No mercado financeiro, uma Selic mais alta deixa a moeda mais cara. O que torna as condições para comprar a prazo ou pedir financiamentos e empréstimos mais difíceis. O custo de vida mais elevado e o apetite pela bolsa de valores diminui. Também é impactada a taxa de câmbio, além de reduzir a demanda dos investidores por ativos de risco.
“Neste caso, na renda variável, o maior custo de dívida das empresas pode influenciar como investidores calculam o que seria o valor justo das ações das companhias listada. Diminuindo o apetite pela bolsa de valores”, afirma Flávio Málaga, sócio fundador da Málaga Assessoria em Finanças Corporativas e Contabilidade Societária.
A Málaga fez um estudo que mostra como a taxa de juros e o custo do capital nos patamares anunciados se tornam insustentáveis no mundo corporativo. “As empresas, em sua maioria, simplesmente não rentabilizam o capital em magnitude suficiente para ‘cobrir’ o custo do dinheiro nos níveis atuais e do futuro próximo. O que reduz os investimentos, a atração de capital produtivo, entre outros efeitos colaterais”, diz o especialista.
Málaga, que também é professor do MBA Executivo e do MBA Finanças do Insper, PhD em administração, explica em números o impacto da política de aumento da taxa Selic.

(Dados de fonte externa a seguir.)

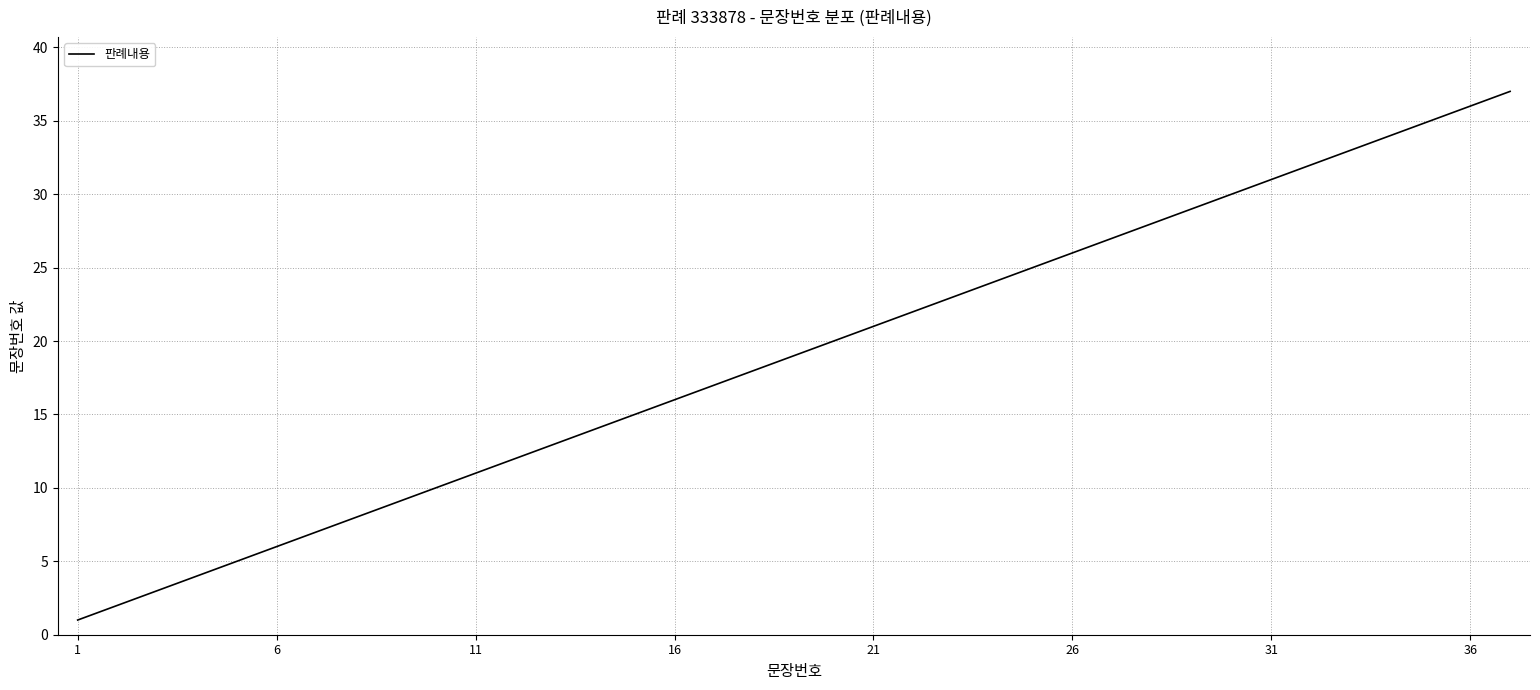

What is the greatest value displayed?

37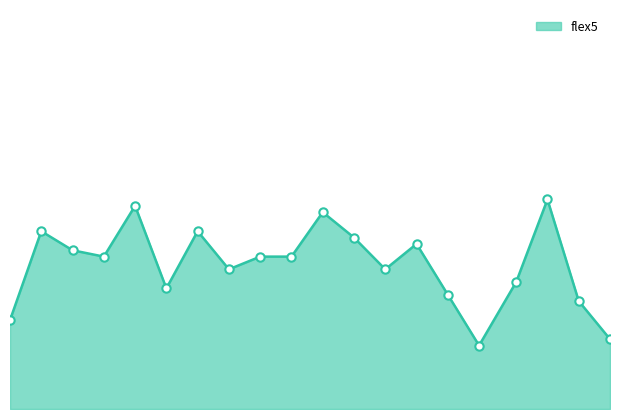

Is this an area chart (filled region under the line)?

Yes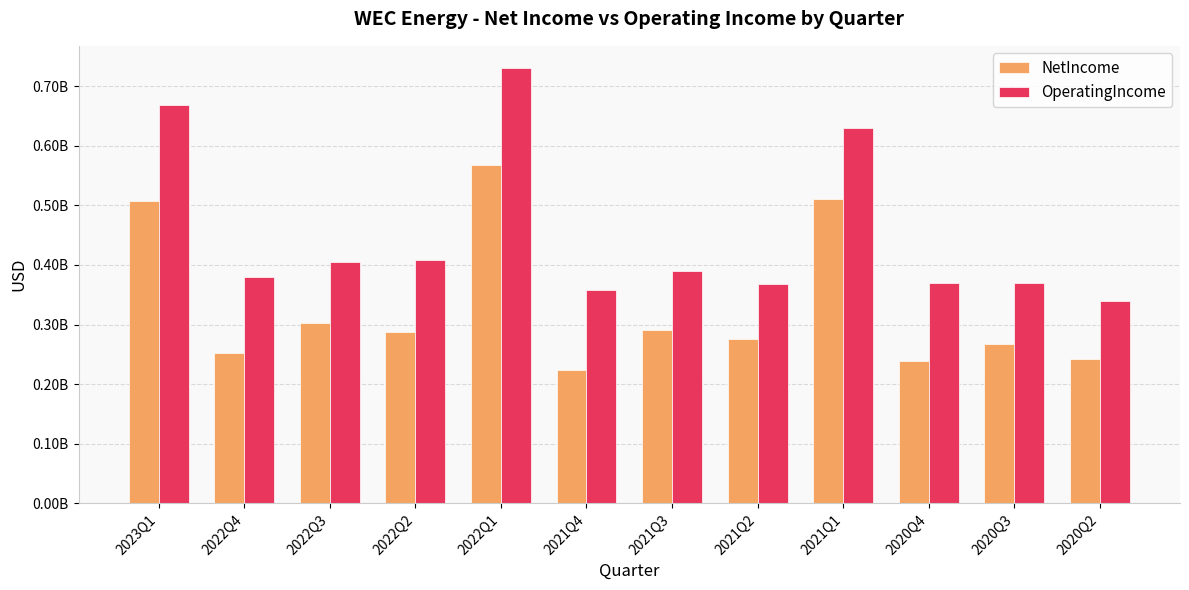

Between 2022Q4 and 2020Q4, which series saw the biggest shift?

NetIncome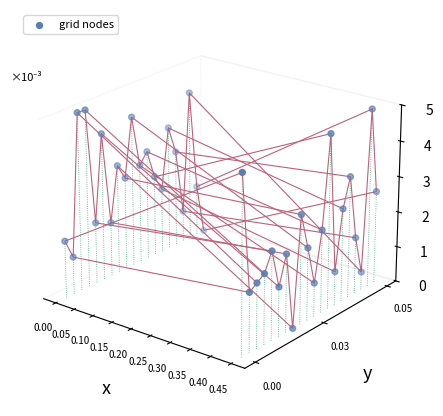

At which label does the data first exceed 0?

0.05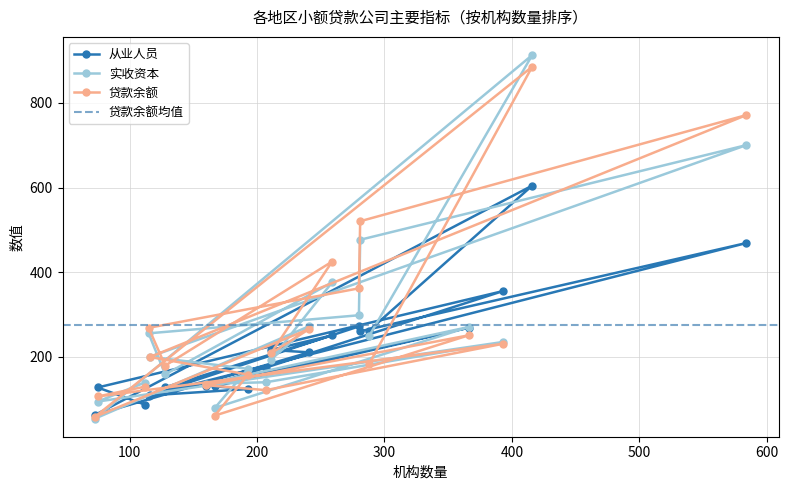

What is the value of the 贷款余额 point at the 4th from the left?

268.6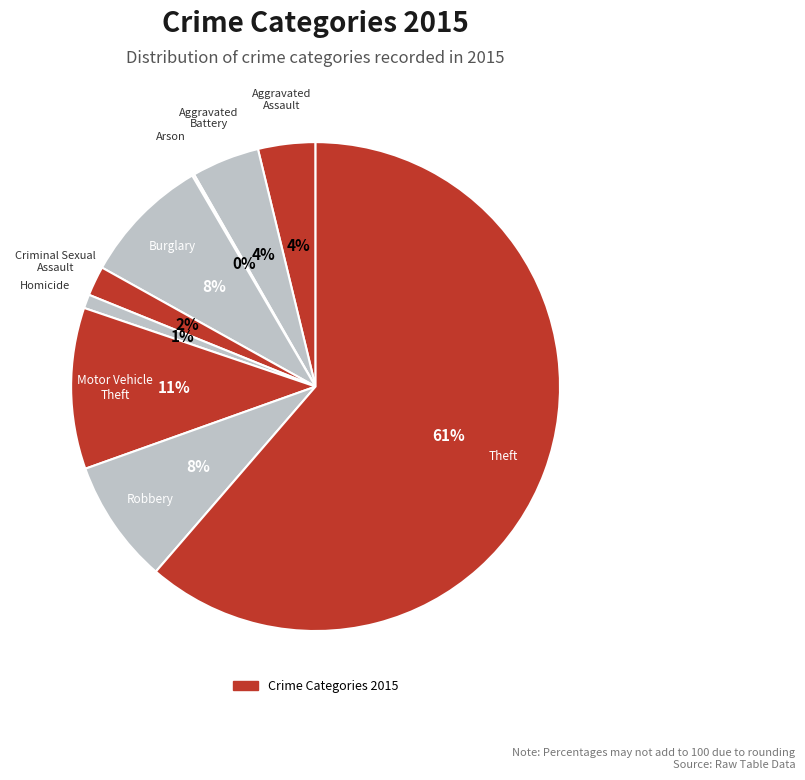

How many segments does this pie chart have?

9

Entre as 261 empresas listadas na B3 e com liquidez, 75% delas (ou 196) obtiveram rentabilidade inferior a 13,5% ao ano em 2024. Considerando a taxa básica da economia (11,25%), sua trajetória ascendente e o prêmio de risco que deve ser somado a ela, o especialista afirma que a maioria das empresas não gera valor no Brasil, afirma.

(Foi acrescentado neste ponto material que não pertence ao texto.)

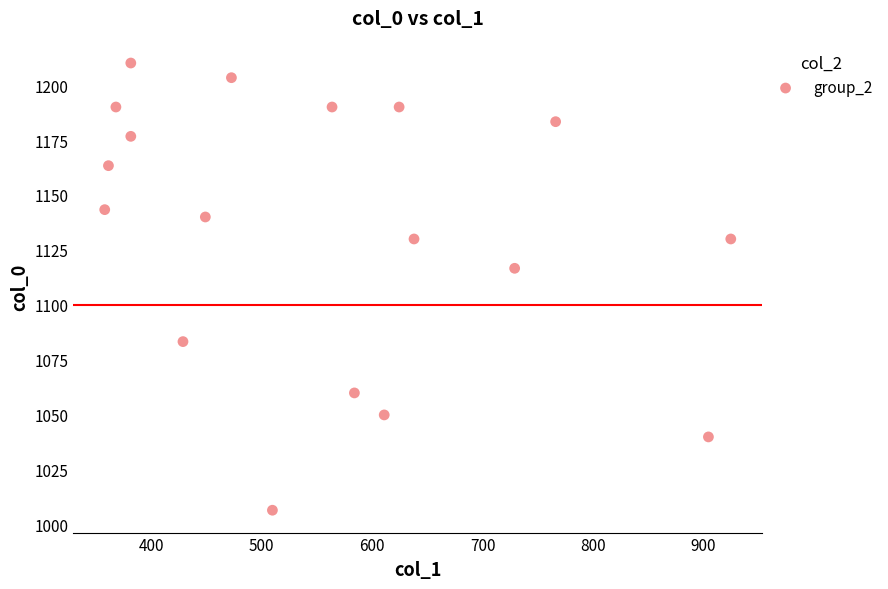

What is the range of X values (max minus min)?

567.0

“Simplesmente elas não possuem modelos de negócios fortes o suficiente para entregar uma rentabilidade acima do custo do dinheiro. Que, por sua vez, é função da percepção de risco do país e da expectativa de inflação”, afirma.
Segundo o levantamento, a rentabilidade média das 261 empresas foi de 7,76% ao ano, com 45 empresas gerando rentabilidade negativa. A mediana foi de 9,3%.
O aumento do custo do dinheiro também se reflete no valor das empresas: destas 261 empresas, reduziu de US$ 554 bilhões para US$ 406 bilhões. Uma queda de 27% em nove meses. Ou seja: US$ 148 bilhões em valor evaporaram do mercado de capitais em 2024.
“Esta perda de valor possui alta difusão: foi gerada por 228 empresas (87% das 261), ou seja, é um fenômeno sistêmico, decorrente da conjuntura. Ressalta-se que a taxa de juros não é causa, mas sim consequência de uma economia desestruturada. Cabe ao governo compreender as causas e atuar sobre elas”, pondera o especialista.